Она посмотрела на мое лицо и засмеялась.
— Генет умерла в тюрьме, Мэрион. Генет больше нет. Когда у тебя отнимают живого ребенка, умираешь. Ничего важного в моей жизни больше не осталось. Я — покойница.
Такого необычного сострадания я не испытывал никогда, оно было лучше, чем любовь, оно освобождало меня, избавляло от нее. Мэрион, сказал я себе, она обрела величие.
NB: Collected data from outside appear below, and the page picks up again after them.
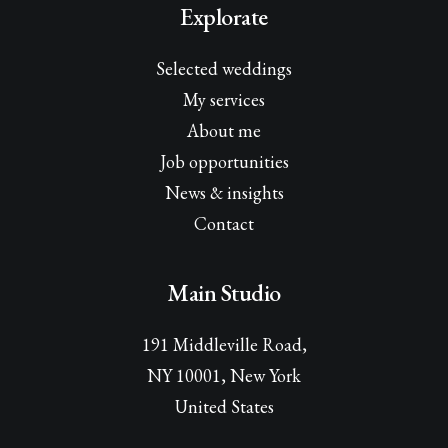
Explorate
Selected weddings
My services
About me
Job opportunities
News & insights
Contact
Main Studio
191 Middleville Road,
NY 10001, New York
United States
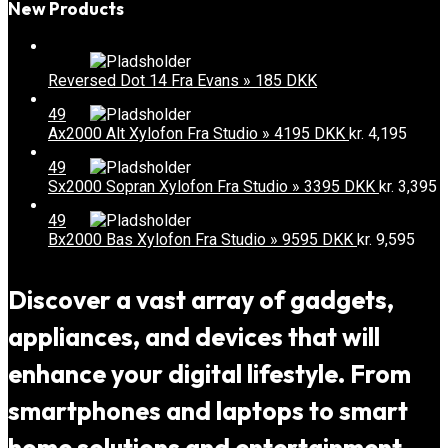
New Products
Reversed Dot 14 Fra Evans » 185 DKK
49
Ax2000 Alt Xylofon Fra Studio » 4195 DKK
kr.
4,195
49
Sx2000 Sopran Xylofon Fra Studio » 3395 DKK
kr.
3,395
49
Bx2000 Bas Xylofon Fra Studio » 9595 DKK
kr.
9,595
Discover a vast array of gadgets,
appliances, and devices that will
enhance your digital lifestyle. From
smartphones and laptops to smart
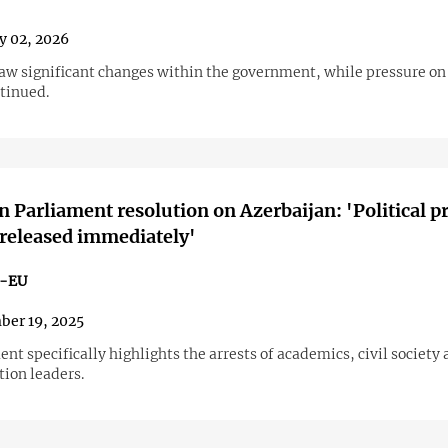
y 02, 2026
saw significant changes within the government, while pressure on 
ntinued.
 Parliament resolution on Azerbaijan: 'Political p
released immediately'
n-EU
er 19, 2025
t specifically highlights the arrests of academics, civil society a
tion leaders.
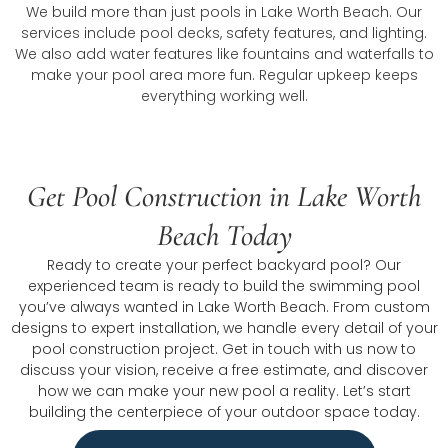
We build more than just pools in Lake Worth Beach. Our
services include pool decks, safety features, and lighting.
We also add water features like fountains and waterfalls to
make your pool area more fun. Regular upkeep keeps
everything working well.
Get Pool Construction in Lake Worth
Beach Today
Ready to create your perfect backyard pool? Our
experienced team is ready to build the swimming pool
you’ve always wanted in Lake Worth Beach. From custom
designs to expert installation, we handle every detail of your
pool construction project. Get in touch with us now to
discuss your vision, receive a free estimate, and discover
how we can make your new pool a reality. Let’s start
building the centerpiece of your outdoor space today.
А коли человек велик, что ему еще надо?
Глава четырнадцатая Сатанинский выбор
Глава четырнадцатая
Сатанинский выбор
Если оглянуться назад, моя болезнь началась в воскресное утро, в ту светлую минуту, когда просыпаешься в полной тишине и сознаешь, что один дома, а ее нет. Сорок три дня спустя накатила первая волна тошноты, этакое цунами, словно Везувий обрушился в море. Потом на меня спустился древний туман, клубящаяся мгла родом с гор Энтото, пронизанная голосами животных. А на сорок девятый день я потерял сознание.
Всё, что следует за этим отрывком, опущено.